*Your goal*. Write out all of the data exactly as it appears.
****************
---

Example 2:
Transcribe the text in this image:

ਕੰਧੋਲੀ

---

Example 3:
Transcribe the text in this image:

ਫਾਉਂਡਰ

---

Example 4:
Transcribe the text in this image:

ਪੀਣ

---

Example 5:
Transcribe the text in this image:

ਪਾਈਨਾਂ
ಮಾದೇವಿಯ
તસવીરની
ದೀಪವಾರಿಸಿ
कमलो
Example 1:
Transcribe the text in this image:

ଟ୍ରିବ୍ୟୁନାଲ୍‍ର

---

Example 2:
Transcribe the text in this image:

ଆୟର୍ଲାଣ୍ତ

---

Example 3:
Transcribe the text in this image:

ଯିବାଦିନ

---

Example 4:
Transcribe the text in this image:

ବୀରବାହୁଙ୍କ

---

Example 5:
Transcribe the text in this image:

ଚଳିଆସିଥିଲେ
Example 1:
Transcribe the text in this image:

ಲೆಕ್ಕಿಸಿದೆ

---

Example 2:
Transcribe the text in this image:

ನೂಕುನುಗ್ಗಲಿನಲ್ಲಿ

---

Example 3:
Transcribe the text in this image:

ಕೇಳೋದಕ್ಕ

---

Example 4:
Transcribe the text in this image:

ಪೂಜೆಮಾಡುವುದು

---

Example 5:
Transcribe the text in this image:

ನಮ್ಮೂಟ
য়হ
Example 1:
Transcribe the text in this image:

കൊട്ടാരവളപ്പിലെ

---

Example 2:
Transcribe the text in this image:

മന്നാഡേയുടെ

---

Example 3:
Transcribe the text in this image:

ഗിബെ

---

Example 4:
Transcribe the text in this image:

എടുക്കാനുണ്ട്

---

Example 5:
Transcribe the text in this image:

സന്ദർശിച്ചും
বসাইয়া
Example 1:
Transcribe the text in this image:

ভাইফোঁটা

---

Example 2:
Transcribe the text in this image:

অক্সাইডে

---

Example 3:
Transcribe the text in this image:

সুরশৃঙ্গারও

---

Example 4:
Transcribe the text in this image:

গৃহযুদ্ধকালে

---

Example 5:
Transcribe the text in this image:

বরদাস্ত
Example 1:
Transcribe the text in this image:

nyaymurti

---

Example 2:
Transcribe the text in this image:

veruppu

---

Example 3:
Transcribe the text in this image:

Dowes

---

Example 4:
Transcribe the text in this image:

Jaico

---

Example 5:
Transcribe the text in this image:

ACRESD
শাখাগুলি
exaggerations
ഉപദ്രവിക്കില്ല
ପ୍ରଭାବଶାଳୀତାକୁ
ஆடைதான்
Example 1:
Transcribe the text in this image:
****************
*Solution to this problem*.
---

Example 2:
Transcribe the text in this image:

ਕੰਧੋਲੀ

---

Example 3:
Transcribe the text in this image:

ਫਾਉਂਡਰ

---

Example 4:
Transcribe the text in this image:

ਪੀਣ

---

Example 5:
Transcribe the text in this image:

ਪਾਈਨਾਂ
ಮಾದೇವಿಯ
તસવીરની
ದೀಪವಾರಿಸಿ
कमलो
Example 1:
Transcribe the text in this image:

ଟ୍ରିବ୍ୟୁନାଲ୍‍ର

---

Example 2:
Transcribe the text in this image:

ଆୟର୍ଲାଣ୍ତ

---

Example 3:
Transcribe the text in this image:

ଯିବାଦିନ

---

Example 4:
Transcribe the text in this image:

ବୀରବାହୁଙ୍କ

---

Example 5:
Transcribe the text in this image:

ଚଳିଆସିଥିଲେ
Example 1:
Transcribe the text in this image:

ಲೆಕ್ಕಿಸಿದೆ

---

Example 2:
Transcribe the text in this image:

ನೂಕುನುಗ್ಗಲಿನಲ್ಲಿ

---

Example 3:
Transcribe the text in this image:

ಕೇಳೋದಕ್ಕ

---

Example 4:
Transcribe the text in this image:

ಪೂಜೆಮಾಡುವುದು

---

Example 5:
Transcribe the text in this image:

ನಮ್ಮೂಟ
য়হ
Example 1:
Transcribe the text in this image:

കൊട്ടാരവളപ്പിലെ

---

Example 2:
Transcribe the text in this image:

മന്നാഡേയുടെ

---

Example 3:
Transcribe the text in this image:

ഗിബെ

---

Example 4:
Transcribe the text in this image:

എടുക്കാനുണ്ട്

---

Example 5:
Transcribe the text in this image:

സന്ദർശിച്ചും
বসাইয়া
Example 1:
Transcribe the text in this image:

ভাইফোঁটা

---

Example 2:
Transcribe the text in this image:

অক্সাইডে

---

Example 3:
Transcribe the text in this image:

সুরশৃঙ্গারও

---

Example 4:
Transcribe the text in this image:

গৃহযুদ্ধকালে

---

Example 5:
Transcribe the text in this image:

বরদাস্ত
Example 1:
Transcribe the text in this image:

nyaymurti

---

Example 2:
Transcribe the text in this image:

veruppu

---

Example 3:
Transcribe the text in this image:

Dowes

---

Example 4:
Transcribe the text in this image:

Jaico

---

Example 5:
Transcribe the text in this image:

ACRESD
শাখাগুলি
exaggerations
ഉപദ്രവിക്കില്ല
ପ୍ରଭାବଶାଳୀତାକୁ
ஆடைதான்
Example 1:
Transcribe the text in this image:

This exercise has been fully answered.